The digestive troubles of the present day are very different from those of a century ago. “The fine old English gentleman, one of the olden style,” consumed an enormous breakfast and a still more enormous dinner, washing down vast quantities of food with great draughts of beer or wine. Every now and then he was laid up with a stomach-ache or an attack of gout, and for a day or two made the welkin ring with his upbraidings; then he turned up again, as fresh as any young buck, and went on his way rejoicing until the next attack laid him by the heels.

We marvel that he survived to tell the tale. “I should be dead in a week if I did such things,” one of my readers probably remarks. Yes, but the hale old chap led a different sort of life from that which we lead to-day. He spent most of his time in the saddle or in walking about the country-side. Moreover, the food he ate was of such a solid nature that he was bound to chew it well before he could swallow it. And the bilious or gouty attacks from which he suffered afforded a welcome respite to the whole system, giving it the chance to throw off a large amount of deleterious matter.

[Sidenote: The present style.]

There is no comparison between such a process as this and the continued remorseless poisoning from which many people suffer in these days as a result of dietetic mistakes. And this poison finds an easy victim in the constitutions of to-day. These hearty blades of olden times did not impose much strain on their nervous systems. They lived nearer to Nature instead of cooping themselves up in offices and businesses, straining body and mind in the struggle to make a livelihood or a fortune. All the more reason why we should take infinitely more care in regard to our diet nowadays than our ancestors did.

At a dinner party some years ago one of the guests was a sallow, dyspeptic-looking individual, of a melancholy cast of countenance, and with nerves written in large characters all over him. In fact, the state of his nerves constituted the chief part of his conversation, to the utter boredom of the lady he had taken in to dinner.

It appeared that he was always tired and depressed, and could not make out why it was. He had taken tonics and gone for holidays to various health resorts, but had gained not the slightest benefit.

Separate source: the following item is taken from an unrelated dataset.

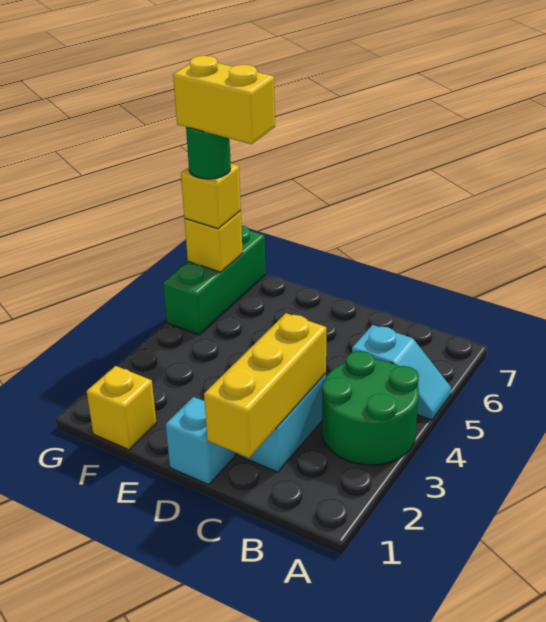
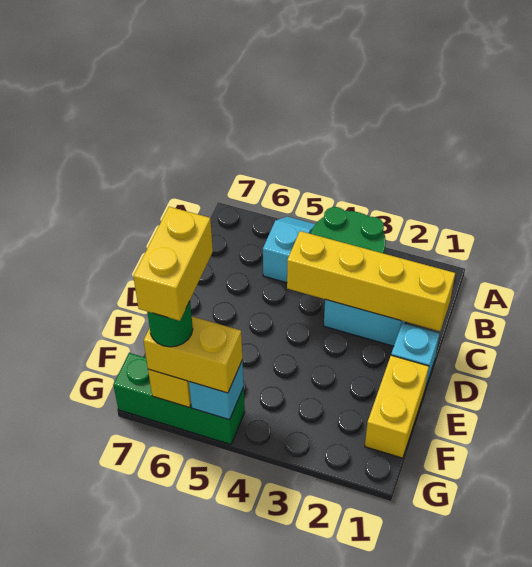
yellow 1x3 brick [204,313,326,458] -> yellow 1x4 brick [287,231,455,331]
yellow 1x1 brick [87,366,156,450] -> yellow 1x2 brick [365,355,429,458]
none -> cyan 1x1 brick [189,360,244,420]
yellow 1x1 brick [181,164,241,229] -> yellow 1x2 brick [144,316,242,393]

He might have obtained some glimmering of the truth if he had placed a mirror in front of him as he dined, or even if he had only stopped to think. For he ate rapidly, almost ravenously, of every course that was set before him, bolting it down with scarcely any attempt at mastication, which the present style of preparing food renders only too easy. “He was bound to make a good dinner,” he said, as his business was of such an arduous and worrying nature that he rarely had time to get any lunch. At the conclusion of the meal he apologised for taking out of his pocket a box of digestive tablets. He was forced to have them, he explained, as he was a martyr to dyspepsia.

Yet ten years before this man had been a strong, healthy athlete. Now he had become a wreck, and his life was a burden to him. Not only was he incapable of doing his work properly or of enjoying his pleasures, but he lived in a constant dread of a nervous breakdown. And the probability is that unless he has reformed his ways of eating that catastrophe has happened to him ere this.